* Text
::::::::::

A Qatar World Cup ambassador has told German television broadcaster ZDF that homosexuality is "damage in the mind", as the Gulf state prepares to host the global tournament in less than two weeks.
In an interview filmed in Doha and to be screened today, former Qatari international Khalid Salman addressed the issue of homosexuality, which is illegal in the conservative Muslim country.
Some football players have raised concerns over the rights of fans travelling to the event, especially LGBT+ individuals and women, whom rights groups say Qatari laws discriminate against.
The country expects more than one million visitors for the World Cup.
"They have to accept our rules here," Salman said, in an excerpt of the interview. "[Homosexuality] is haram. You know what haram [forbidden] means?," he said.
When asked why it was haram, Salman said: "I am not a strict Muslim but why is it haram? Because it is damage in the mind."
The interview was then immediately stopped by an accompanying official. Qatar's World Cup organisers, when contacted by Reuters, declined to comment.
World football's ruling body FIFA did not immediately respond to a request for a comment.
"Obviously these comments are terrible," Germany's interior minister Nancy Faeser, who visited Qatar a week ago, said on Tuesday.

::::::::::

* Assignment 1
Summarize the news report on the Qatar World Cup ambassador's remarks in two sentences.
* Assignment 2
Write the next part of the news report on the Qatar World Cup ambassador's remarks, picking up after its final sentence.

::::::::::

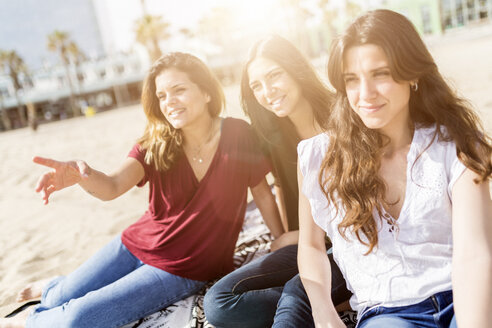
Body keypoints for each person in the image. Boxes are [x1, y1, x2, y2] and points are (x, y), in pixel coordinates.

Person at [0, 52, 284, 328]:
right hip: (135, 243)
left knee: (78, 318)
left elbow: (262, 192)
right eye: (161, 95)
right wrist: (81, 177)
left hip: (184, 267)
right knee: (62, 296)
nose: (169, 102)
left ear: (207, 92)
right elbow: (112, 186)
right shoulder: (156, 142)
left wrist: (282, 240)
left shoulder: (239, 134)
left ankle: (26, 320)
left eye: (178, 90)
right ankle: (53, 288)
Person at [297, 9, 492, 328]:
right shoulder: (319, 157)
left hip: (465, 290)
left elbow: (475, 255)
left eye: (381, 74)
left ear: (412, 74)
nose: (365, 94)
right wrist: (323, 312)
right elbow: (310, 245)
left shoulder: (457, 144)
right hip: (388, 311)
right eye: (352, 80)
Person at [204, 35, 352, 328]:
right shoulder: (274, 135)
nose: (267, 92)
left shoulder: (344, 117)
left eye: (274, 76)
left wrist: (302, 239)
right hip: (311, 245)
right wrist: (291, 235)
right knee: (219, 302)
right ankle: (325, 297)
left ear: (295, 70)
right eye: (256, 85)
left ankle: (310, 298)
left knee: (297, 291)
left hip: (351, 244)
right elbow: (285, 188)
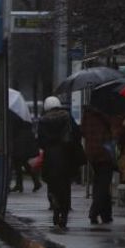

::::::::::

* Output 1
Khalid Salman, a former Qatari international and World Cup ambassador, told German broadcaster ZDF in an interview filmed in Doha that homosexuality, which is illegal in Qatar, is haram and "damage in the mind," before an accompanying official stopped the interview. Qatar's World Cup organizers declined to comment to Reuters, FIFA did not immediately respond, and Germany's interior minister Nancy Faeser called the comments terrible.

* Output 2
Faeser said she had received security guarantees from the local interior minister and prime minister and that this applied to the protection of homosexual fans as well as against possible racist or anti-Semitic attacks.
"I have no new indications from him [Qatari interior minister] now that anything should have changed in this regard," Faeser told reporters.
Rasha Younes, LGBT rights senior researcher at Human Rights Watch in the UK, said: "Salman's suggestion that same-sex attraction is 'damage in the mind' is harmful and unacceptable.
"The failure of the Qatari government to counter this false information has a significant impact on the lives of LGBT residents of Qatar, ranging from fuelling discrimination and violence against them to justifying subjecting them to state-sponsored conversion practices."
Human Rights Watch recently released a report saying that Qatari security forces were continuing to arrest citizens who were gay, lesbian, and transgender, sometimes forcing them to undergo conversion therapy.
Qatar's government has said the report contains false allegations.
LGBTQ+ charity Stonewall's director of communications and external affairs Robbie de Santos said human rights were being "disregarded and disrespected".
Speaking to BBC World Service's Sport Today, he said: "It's surprising and disappointing the Qatar authorities have given assurances to the United Nations and other multilateral bodies about respecting human rights during the tournament and making commitments to social progress, and what we're seeing is those commitments are not being kept on with.
"That's why it's so important that all of us are listening globally and following the tournament and knowing that football really is everyone's game, that we all speak."
Organisers have repeatedly said everyone was welcome in Qatar during the World Cup.
Qatar is the first Middle Eastern country to host the World Cup but the small nation has come under intense pressure in recent years for its treatment of foreign workers and restrictive social laws.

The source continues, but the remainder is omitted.